• Excerpt to read

---*---

Today I am going to present you with a program or challenge to complete during the workshop. You can work together or alone, up to you. In the instructions below, I will ask you to create two different functions designed to find different pieces of information from WordNet.

Objectives/Skills:

- creating helper functions to serve a larger function
- using one set of global variables for all functions
- practice using parts of speech
- practice using wordnet
- further practice tokenizing and tagging text (using built-in NLTK functions)



# **Sense Finder**

The goal of `sense_finder()` is to do essentially the same thing as the WordNet printer function from a previous notebook. This function is a bit different because it allows you to control the number of senses which will be returned.

1. Define a function named `sense_finder()`.
  - This function will take two arguments: `word` and `senses`.
  - Set the default value of `senses` = 3.

2. In the body of `sense_finder()`, create two variables: `noun_synsets` and `verb_synsets`.
  - Set these variables to be the result of calling `wn.synsets()` on the `word` argument for nouns or verbs, respectively.
  
    - use the `pos = wn.NOUN` or `pos = wn.VERB` arguments in `wn.synsets` to request noun/verb synsets (you could also use `pos = 'n'` or `pos = 'v'`)

3. Then, use an `if statement` to check whether `noun_synsets` exists or is empty.
  - If `noun_synsets` is empty, do nothing.

---*---

• Recorded data
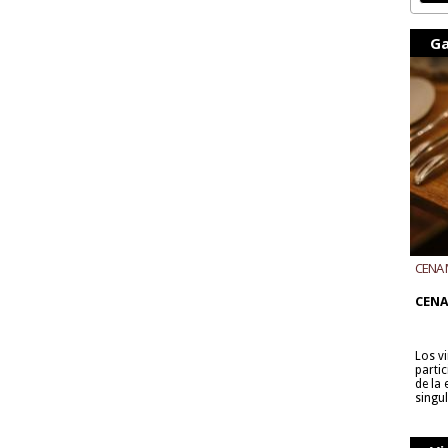
Ga
CENA 
CON B
CENA
Los v
parti
de la
singu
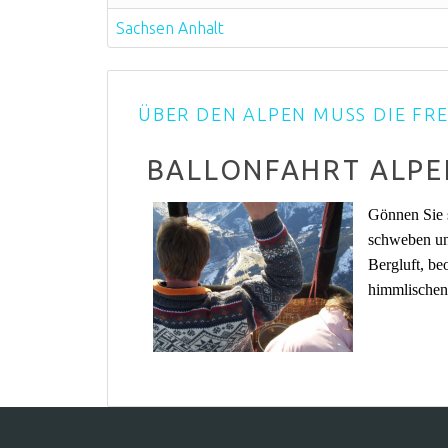
Sachsen Anhalt
ÜBER DEN ALPEN MUSS DIE FRE
BALLONFAHRT ALPE
Gönnen Sie s
schweben un
Bergluft, be
himmlischen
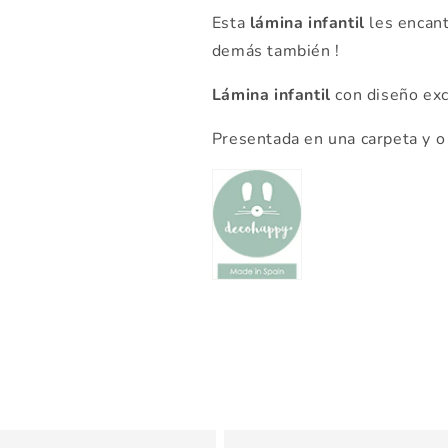
Esta
lámina infantil
les encant
demás también !
Lámina infantil
con diseño exc
Presentada en una carpeta y o 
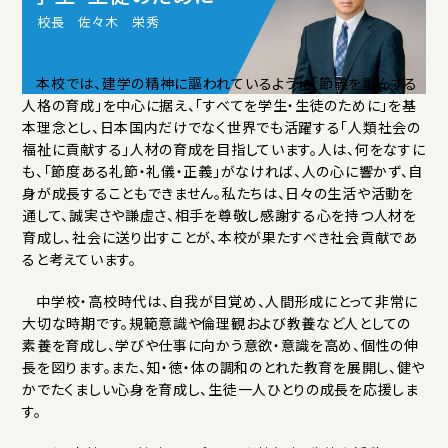
アクセス
プライバシーポリシー
サイトマップ
校長 佐々木 栄秀
いじめ防止基本方針
ご寄付について
お問い合わせ
本校では、建学の精神に謳われているように「節義を重んずる
人格の育成」を中心に据え、「すべてを学生・生徒のために」を基
本理念とし、日本国内だけでなく世界でも活躍する「人類社会の
福祉に貢献する」人材の育成を目指しています。人は、何をなすに
資料請求
も、「節度ある礼節・礼儀・正義」がなければ、人の心に響かず、自
身が成長することもできません。私たちは、日々の生活や活動を
通して、誠実さや謙虚さ、相手を尊敬し感謝する心を持つ人材を
育成し、社会に送り出すことが、本校が果たすべき社会貢献であ
ると考えています。
中学校・高校時代は、自我が目覚め、人間形成にとって非常に
大切な時期です。規範意識や倫理観および教養など人としての
素養を育成し、学びや仕事に向かう意欲・意識を高め、個性の伸
長を図ります。また、知・徳・体の調和のとれた教育を展開し、健や
かでたくましい心身を育成し、生徒一人ひとりの成長を応援しま
す。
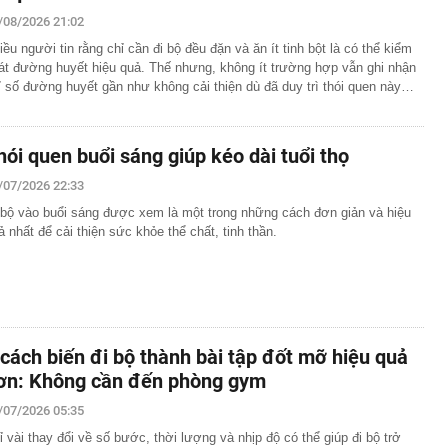
ng DMX
/08/2026 21:02
 nhà cổ, phát hiện 'kho báu' gồm 1.000 đồng tiền vàng và
ấu trong nhiều ngăn bí mật - giá trị hơn 18 tỷ đồng
iều người tin rằng chỉ cần đi bộ đều đặn và ăn ít tinh bột là có thể kiểm
át đường huyết hiệu quả. Thế nhưng, không ít trường hợp vẫn ghi nhận
ận biết ngôi nhà có phong thuỷ không thuận lợi
ỉ số đường huyết gần như không cải thiện dù đã duy trì thói quen này…
ượng khách đến Việt Nam đông nhất 7 tháng đầu năm,
 và Nga, gấp gần 6 lần Ấn Độ
i cây tiết lộ: Khách thường chọn quả to, người trong
hói quen buổi sáng giúp kéo dài tuổi thọ
tra 5 chi tiết này trước
 cao tốc quỳ gối 1h an ủi khách: 7 năm sau ở khách sạn 5
/07/2026 22:33
 ở nhà, bay hạng thương gia
 bộ vào buổi sáng được xem là một trong những cách đơn giản và hiệu
 có xương trẻ khỏe như phụ nữ 30, bác sĩ kinh ngạc khi
ả nhất để cải thiện sức khỏe thể chất, tinh thần.
a đựng tâm huyết của NSND Tự Long
 4.300 USD/ounce, chuyên gia dự báo đỉnh mới
iệp dầu khí đem hơn 42.200 tỷ đồng gửi ngân hàng
o những người không rút điện ấm siêu tốc trước khi ngủ
 cách biến đi bộ thành bài tập đốt mỡ hiệu quả
là có thêm "lá bài" từ Triều Tiên: Điểm yếu của Ukraine
ơn: Không cần đến phòng gym
t sâu?
/07/2026 05:35
ỉ vài thay đổi về số bước, thời lượng và nhịp độ có thể giúp đi bộ trở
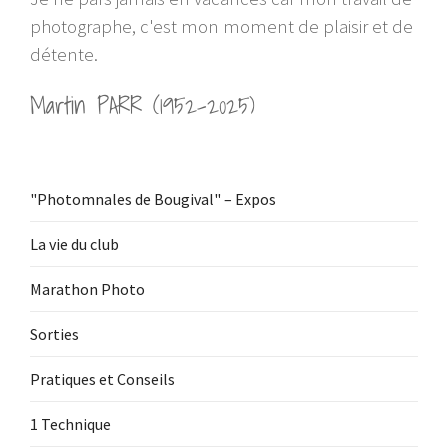
photographe, c'est mon moment de plaisir et de
détente.
Martin PARR (1952-2025)
"Photomnales de Bougival" – Expos
La vie du club
Marathon Photo
Sorties
Pratiques et Conseils
1 Technique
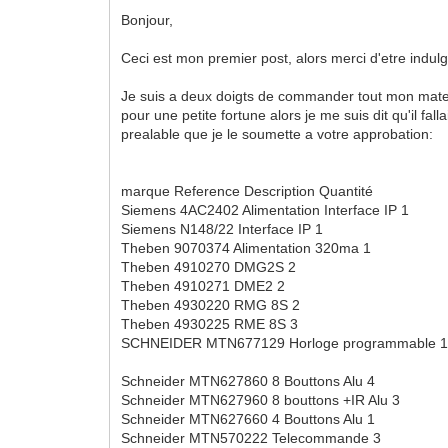
Bonjour,
Ceci est mon premier post, alors merci d'etre indulg
Je suis a deux doigts de commander tout mon materi
pour une petite fortune alors je me suis dit qu'il falla
prealable que je le soumette a votre approbation:
marque Reference Description Quantité
Siemens 4AC2402 Alimentation Interface IP 1
Siemens N148/22 Interface IP 1
Theben 9070374 Alimentation 320ma 1
Theben 4910270 DMG2S 2
Theben 4910271 DME2 2
Theben 4930220 RMG 8S 2
Theben 4930225 RME 8S 3
SCHNEIDER MTN677129 Horloge programmable 
Schneider MTN627860 8 Bouttons Alu 4
Schneider MTN627960 8 bouttons +IR Alu 3
Schneider MTN627660 4 Bouttons Alu 1
Schneider MTN570222 Telecommande 3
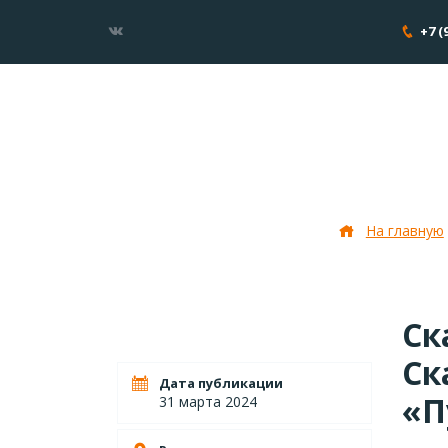
+7 (
Скауты СООС 
На главную
Ск
Ск
Дата публикации
«П
31 марта 2024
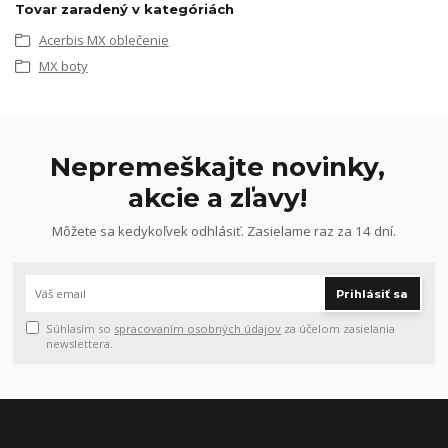
Tovar zaradený v kategóriách
Acerbis MX oblečenie
MX boty
Nepremeškajte novinky,
akcie a zľavy!
Môžete sa kedykoľvek odhlásiť. Zasielame raz za 14 dní.
Prihlásiť sa
Súhlasím so
spracovaním osobných údajov
za účelom zasielania
newslettera.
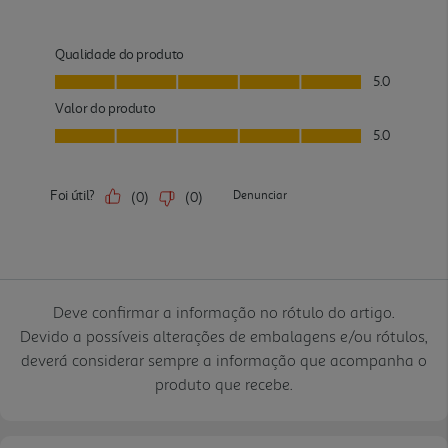
Deve confirmar a informação no rótulo do artigo.
Devido a possíveis alterações de embalagens e/ou rótulos,
deverá considerar sempre a informação que acompanha o
produto que recebe.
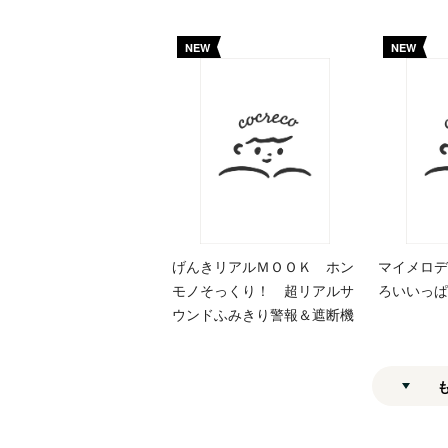
NEW
NEW
げんきリアルＭＯＯＫ ホン
マイメロデ
モノそっくり！ 超リアルサ
ろいいっぱ
ウンドふみきり警報＆遮断機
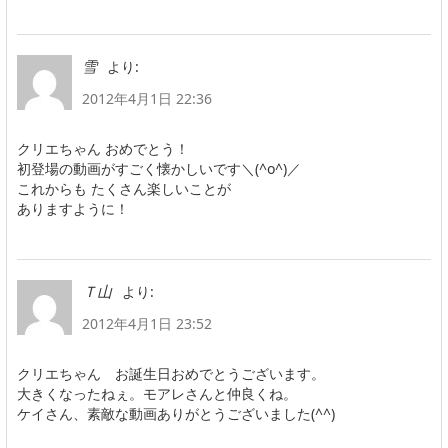
より:
雪
2012年4月1日 22:36
クリエちゃん おめでとう！
初登場の動画がすごく懐かしいです＼(^o^)／
これからも たくさん楽しいことが
ありますように！
より:
Ｔ山
2012年4月1日 23:52
クリエちゃん お誕生日おめでとうございます。
大きくなったねぇ。モアレさんと仲良くね。
ケイさん、素敵な動画ありがとうございました(^^)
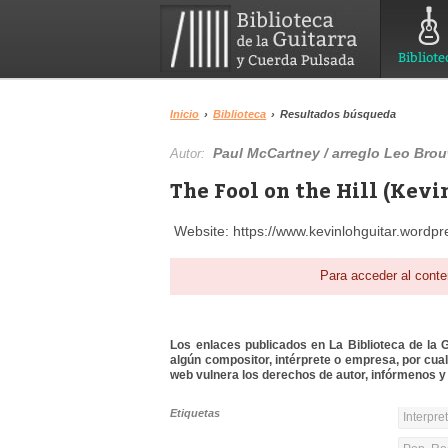
Bibliote
Inicio
›
Biblioteca
›
Resultados búsqueda
Paul McCartney / arreglo Leo Bro
Autor:
The Fool on the Hill (Kevi
Website: https://www.kevinlohguitar.wordp
Para acceder al conte
Los enlaces publicados en La Biblioteca de la Gu
algún compositor, intérprete o empresa, por cua
web vulnera los derechos de autor, infórmenos y 
Etiquetas
Interpre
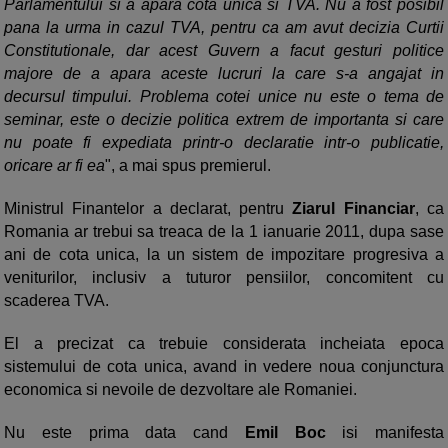
Parlamentului si a apara cota unica si TVA. Nu a fost posibil
pana la urma in cazul TVA, pentru ca am avut decizia Curtii
Constitutionale, dar acest Guvern a facut gesturi politice
majore de a apara aceste lucruri la care s-a angajat in
decursul timpului. Problema cotei unice nu este o tema de
seminar, este o decizie politica extrem de importanta si care
nu poate fi expediata printr-o declaratie intr-o publicatie,
oricare ar fi ea
", a mai spus premierul.
Ministrul Finantelor a declarat, pentru
Ziarul Financiar
, ca
Romania ar trebui sa treaca de la 1 ianuarie 2011, dupa sase
ani de cota unica, la un sistem de impozitare progresiva a
veniturilor, inclusiv a tuturor pensiilor, concomitent cu
scaderea TVA.
El a precizat ca trebuie considerata incheiata epoca
sistemului de cota unica, avand in vedere noua conjunctura
economica si nevoile de dezvoltare ale Romaniei.
Nu este prima data cand
Emil Boc
isi manifesta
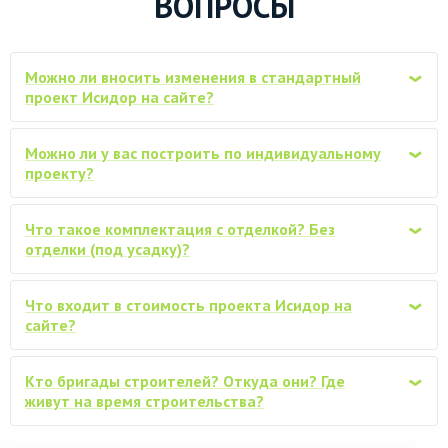
ВОПРОСЫ
Снегозадержатели трубчатые, комплект
по запросу
(по 3м)
Можно ли вносить изменения в стандартный
‹
Замена материала естественной
по запросу
проект Исидор на сайте?
влажности на материал камерной сушки
Обработка всего каркаса
Можно ли у вас построить по индивидуальному
по запросу
‹
огнебиозащитным антисептиком
проекту?
Покраска (обработка) стен дома
снаружи, защитным ср-вом VERES
по запросу
Что такое комплектация с отделкой? Без
‹
(аналоги), в один слой
отделки (под усадку)?
Бытовка каркасно-щитовая 3х2м
по запросу
Что входит в стоимость проекта Исидор на
‹
сайте?
Дополнительная отделка стен снаружи,
плитами Белтермо 20мм шип-паз, под
по запросу
Кто бригады строителей? Откуда они? Где
фасадную отделку
‹
живут на время строительства?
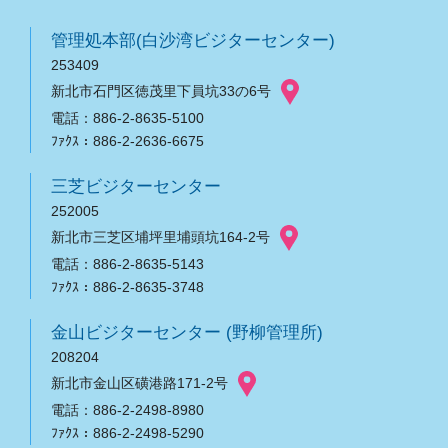
管理処本部(白沙湾ビジターセンター)
253409
新北市石門区徳茂里下員坑33の6号
電話：886-2-8635-5100
ﾌｧｸｽ：886-2-2636-6675
三芝ビジターセンター
252005
新北市三芝区埔坪里埔頭坑164-2号
電話：886-2-8635-5143
ﾌｧｸｽ：886-2-8635-3748
金山ビジターセンター (野柳管理所)
208204
新北市金山区磺港路171-2号
電話：886-2-2498-8980
ﾌｧｸｽ：886-2-2498-5290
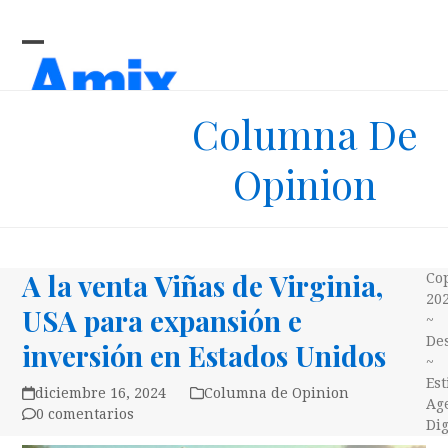
Skip
to
content
Open
Close
mobile
mobile
Columna De
menu
menu
Opinion
A la venta Viñas de Virginia,
Co
20
USA para expansión e
~
Des
inversión en Estados Unidos
~
Es
diciembre 16, 2024
Columna de Opinion
Ag
0 comentarios
Dig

---*---

• Problem set
**1.** In the workshop excerpt, rewrite the passage starting with "2. In the body" and going on through "or verbs, respectively.", substituting "definition" for "body".
**2.** According to the workshop excerpt, what default value should be set for the `senses` argument of `sense_finder()`?
**3.** List every item under the "Objectives/Skills" heading in the workshop excerpt.

• Exercise answers
**1.**
2. In the definition of `sense_finder()`, create two variables: `noun_synsets` and `verb_synsets`.
  - Set these variables to be the result of calling `wn.synsets()` on the `word` argument for nouns or verbs, respectively.

**2.** 3

**3.**
- creating helper functions to serve a larger function
- using one set of global variables for all functions
- practice using parts of speech
- practice using wordnet
- further practice tokenizing and tagging text (using built-in NLTK functions)